The new study must be embarrassing to the teachers unions, whose political opposition to programs that help families choose private schools has been unrelenting. The American Federation of Teachers, for example, opposes any use of public funds that would help needy families afford private school tuition. “The main reason for this opposition,” the union explains on its Web site, “is because public funding of private or religious education transfers precious tax dollars from public schools, which are free and open to all children, accountable to parents and taxpayers alike, and essential to our democracy.”


But it doesn’t do American democracy any favors to relegate our youngest citizens to schools so lousy even the teachers don’t trust them. And no taxpayer in New York can take seriously the idea that such schools are “free.”
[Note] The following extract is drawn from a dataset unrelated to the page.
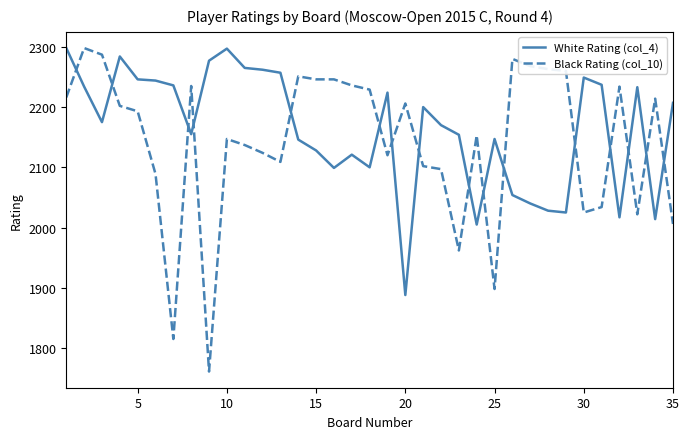

Which series ends up on top after the final intersection of Black Rating (col_10) and White Rating (col_4)?

White Rating (col_4)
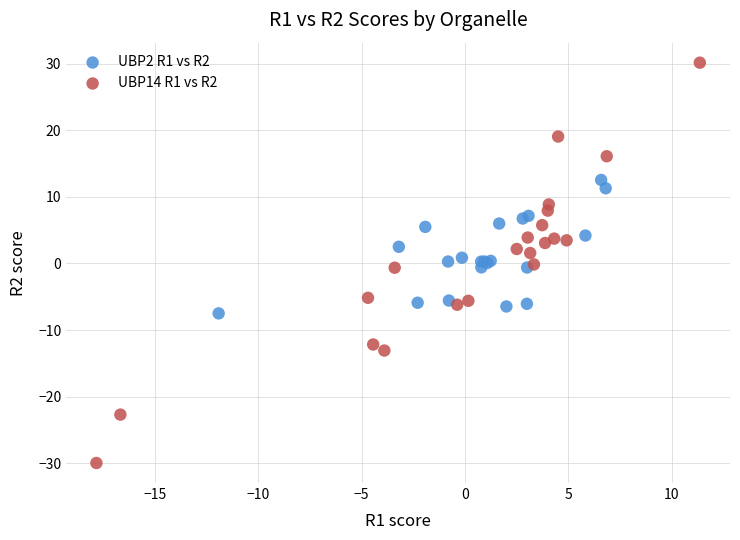

Which series contains the lowest Y value?

UBP14 R1 vs R2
We’ll leave it to others to decide whether, as the union suggests, a school becomes less accountable to parents when it’s the parents, not some sprawling education bureaucracy, who are paying the bills. In the meantime, here’s a new form of accountability: The next time New York’s parents visit the public schools for parent-teacher conferences, we hope they ask where the teachers’ own children go to school – and why parents should trust an educational system that doesn’t trust itself.


If the city were to require all its employees to enroll their children in public schools, we might see faster improvement in education reform. The better option, though, is to empower all families to make the same choice that a third of the city’s teachers already have made. That means a school choice program that includes private school as an option.